§ **Texte fourni**:
Comment s’inscrit la question du statut politique du Québec dans une telle pensée? Comment formuler – ou, à la limite, concevoir - cette question? Dans un contexte favorisant l’ambiguïté, le mépris, l’indifférence et l’oubli, comment donc penser l’avenir du Québec?
Un Québec formaté ?
Le Québec formaté, c’est d’abord le refoulement du Québec ‘réel’.
C’est un Québec déraciné, c’est-à-dire, conçu et voulu le plus souvent hors de lui-même. Un Québec croyant naître après la révolution tranquille. Un Québec ne s’inscrivant pas dans la continuité.
C’est un Québec dont la tentation de normalité est si grande qu’il reconstruit son image et son passé. Un Québec qui ne conçoit plus sa subordination ou qui croit y échapper. Un Québec croyant pouvoir réécrire son histoire.

Données de localisation des éléments:

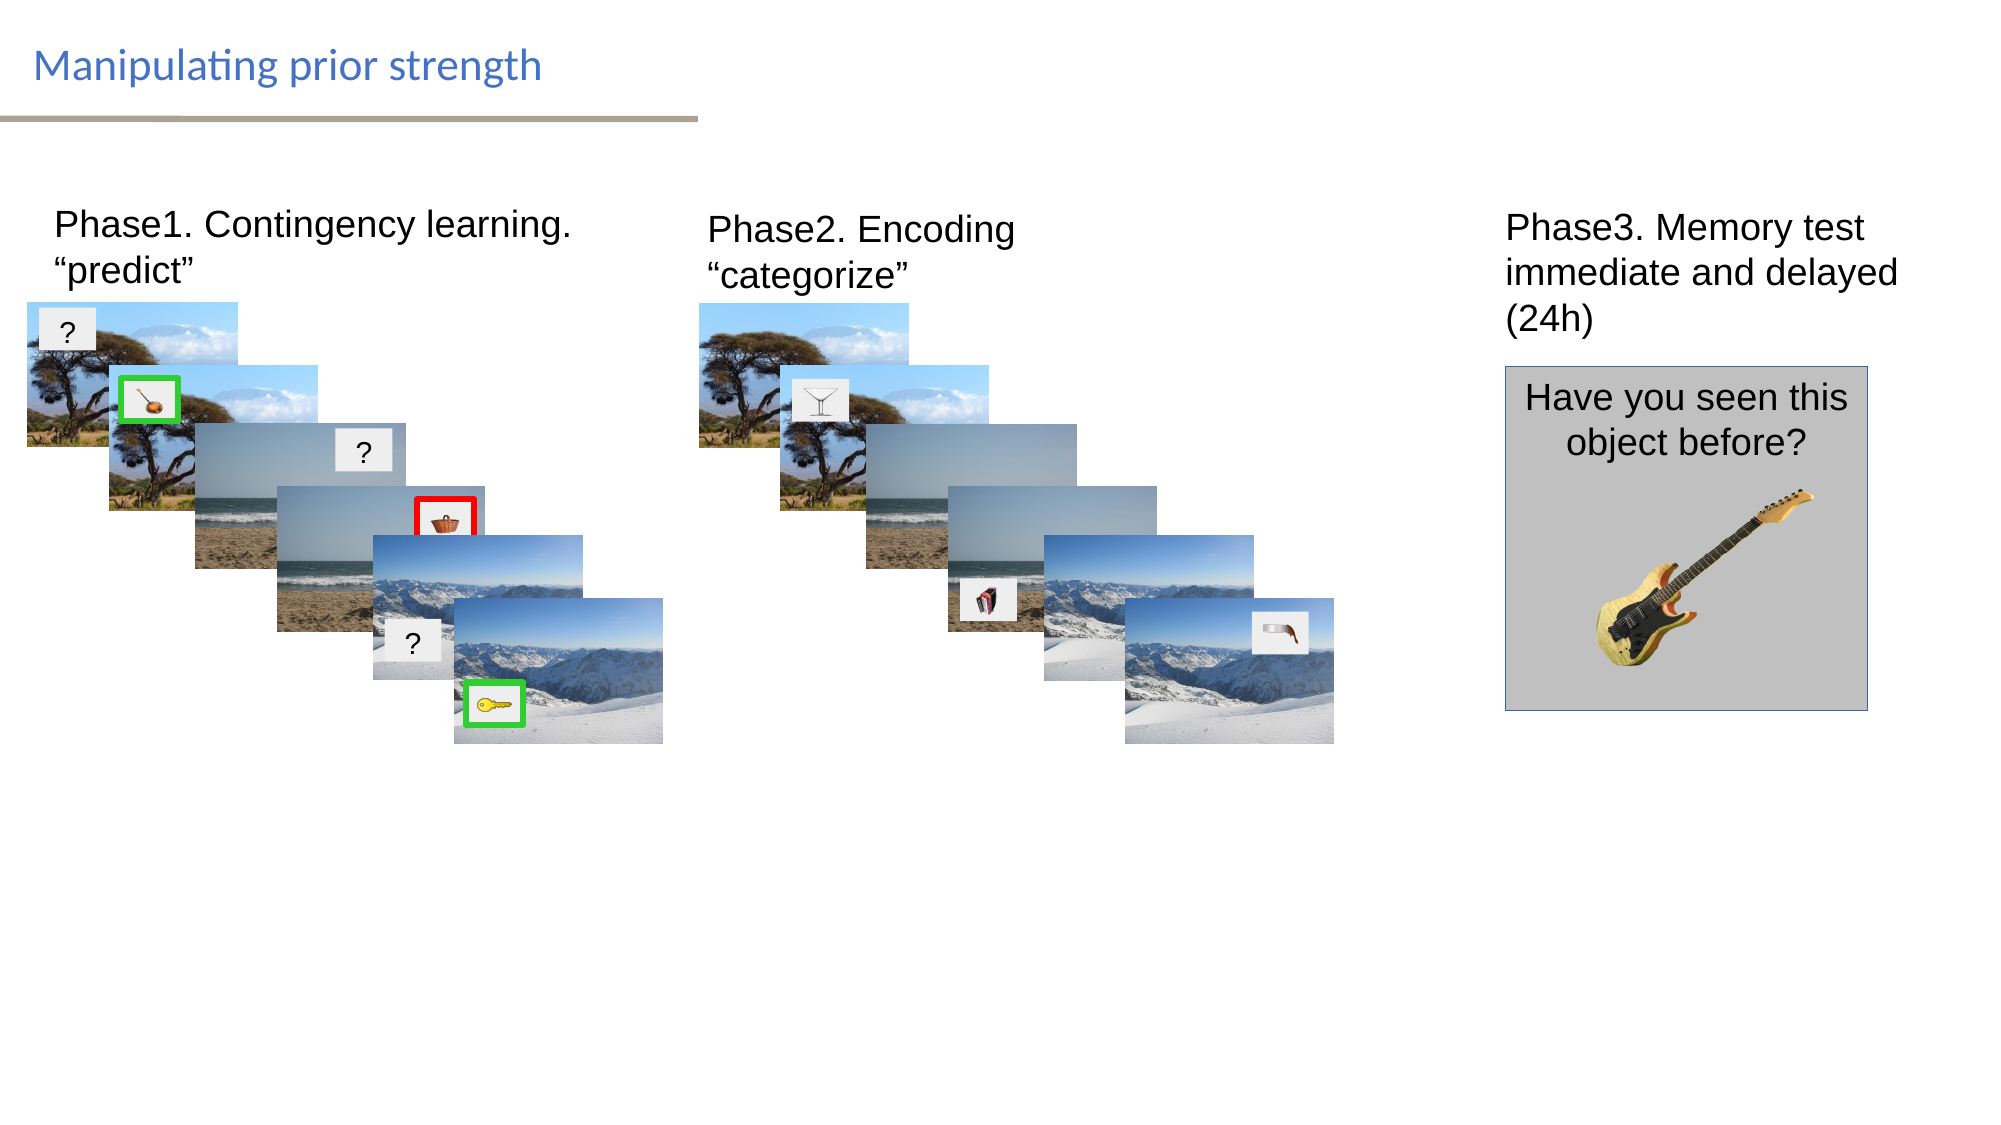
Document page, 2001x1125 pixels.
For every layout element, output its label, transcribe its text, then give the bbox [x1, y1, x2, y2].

text_box Manipulating prior strength [15, 27, 1921, 97]
picture [27, 302, 663, 744]
text_box ? [384, 618, 442, 662]
text_box [960, 578, 1017, 622]
picture [1596, 489, 1814, 666]
text_box Phase1. Contingency learning. “predict” [36, 188, 617, 243]
text_box Phase3. Memory test immediate and delayed (24h) [1487, 191, 1941, 246]
text_box Phase2. Encoding “categorize” [689, 193, 1251, 248]
text_box [466, 682, 524, 726]
text_box [792, 378, 850, 422]
text_box ? [39, 307, 97, 351]
text_box Have you seen this object before? [1505, 361, 1869, 454]
text_box [417, 499, 475, 535]
picture [699, 303, 1334, 744]
text_box ? [335, 428, 393, 472]
text_box [1251, 611, 1309, 655]
text_box [1505, 454, 1868, 711]
text_box [120, 378, 178, 422]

§ **Consignes et exigences**:
Recopiez à l'identique le passage du texte sur le statut politique du Québec, de « Le Québec formaté, c’est » à « dans la continuité. ».

§ **Solution proposée**:
Le Québec formaté, c’est d’abord le refoulement du Québec ‘réel’.
C’est un Québec déraciné, c’est-à-dire, conçu et voulu le plus souvent hors de lui-même. Un Québec croyant naître après la révolution tranquille. Un Québec ne s’inscrivant pas dans la continuité.